As the fentanyl crisis continues to wreak havoc on the US west coast, drug-related deaths increased by 41% in San Francisco in the first quarter of this year, with one person dying of an accidental overdose every 10 hours. According to data from the city's medical examiner, 200 persons died from overdoses in San Francisco in the last three months as opposed to 142 in the same months a year ago.
The homeless were particularly heavily hit; between January and March, overdose deaths among the unhoused were up by two times over the same period last year. Most of the deaths had fentanyl found in them. Minority groups in the city were particularly damaged.
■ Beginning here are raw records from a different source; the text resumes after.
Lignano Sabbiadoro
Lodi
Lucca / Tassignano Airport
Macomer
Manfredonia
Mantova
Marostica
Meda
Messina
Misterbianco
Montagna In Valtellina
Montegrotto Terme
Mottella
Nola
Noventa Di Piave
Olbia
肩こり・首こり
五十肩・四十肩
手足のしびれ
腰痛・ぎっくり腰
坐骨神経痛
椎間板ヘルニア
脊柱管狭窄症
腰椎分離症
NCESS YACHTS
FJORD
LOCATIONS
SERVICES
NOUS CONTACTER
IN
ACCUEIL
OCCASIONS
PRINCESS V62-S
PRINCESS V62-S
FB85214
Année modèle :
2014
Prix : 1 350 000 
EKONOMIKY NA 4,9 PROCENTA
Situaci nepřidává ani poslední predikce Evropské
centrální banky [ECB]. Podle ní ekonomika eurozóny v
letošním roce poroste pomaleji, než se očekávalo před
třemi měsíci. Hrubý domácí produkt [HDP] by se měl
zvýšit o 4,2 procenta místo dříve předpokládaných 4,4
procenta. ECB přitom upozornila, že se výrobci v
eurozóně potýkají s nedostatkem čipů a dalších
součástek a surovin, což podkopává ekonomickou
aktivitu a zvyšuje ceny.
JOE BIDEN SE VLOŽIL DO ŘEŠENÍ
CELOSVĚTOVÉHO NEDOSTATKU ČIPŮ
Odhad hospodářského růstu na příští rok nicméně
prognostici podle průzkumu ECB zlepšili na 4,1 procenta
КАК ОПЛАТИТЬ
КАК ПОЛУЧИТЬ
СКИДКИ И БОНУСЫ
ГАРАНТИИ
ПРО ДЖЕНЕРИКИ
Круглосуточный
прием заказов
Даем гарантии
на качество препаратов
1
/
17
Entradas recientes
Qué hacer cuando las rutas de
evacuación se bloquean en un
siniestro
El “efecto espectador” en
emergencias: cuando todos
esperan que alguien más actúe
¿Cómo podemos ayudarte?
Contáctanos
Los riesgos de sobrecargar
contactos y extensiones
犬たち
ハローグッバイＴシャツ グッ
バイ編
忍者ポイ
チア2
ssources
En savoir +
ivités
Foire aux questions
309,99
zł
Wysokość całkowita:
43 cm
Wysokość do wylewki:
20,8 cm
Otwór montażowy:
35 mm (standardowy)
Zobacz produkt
“It’s a crying shame that a city as wealthy as San Francisco can’t get its act together to deal with overdose deaths,” said Dr. Daniel Ciccarone, a professor of addiction medicine at the University of California, San Francisco, who claimed that drug users' risk of overdosing has increased as a result of the city's increasingly harsh attitude to dealing with them.
“We’re a politically divided city between the people who have a lot of money and want the streets swept and those who think a compassionate, science-based, health approach is appropriate,” he added.
Despite making up only 5% of the city's population, Black people made up a third of the overdose victims. Overdose fatalities in the city reached an all-time high in January with 82 deaths, continuing a trend that started in December. This happened soon after the local government tightened security in San Francisco's drug-ridden Tenderloin section and shut down a major outreach facility where drug addicts were using under medical care.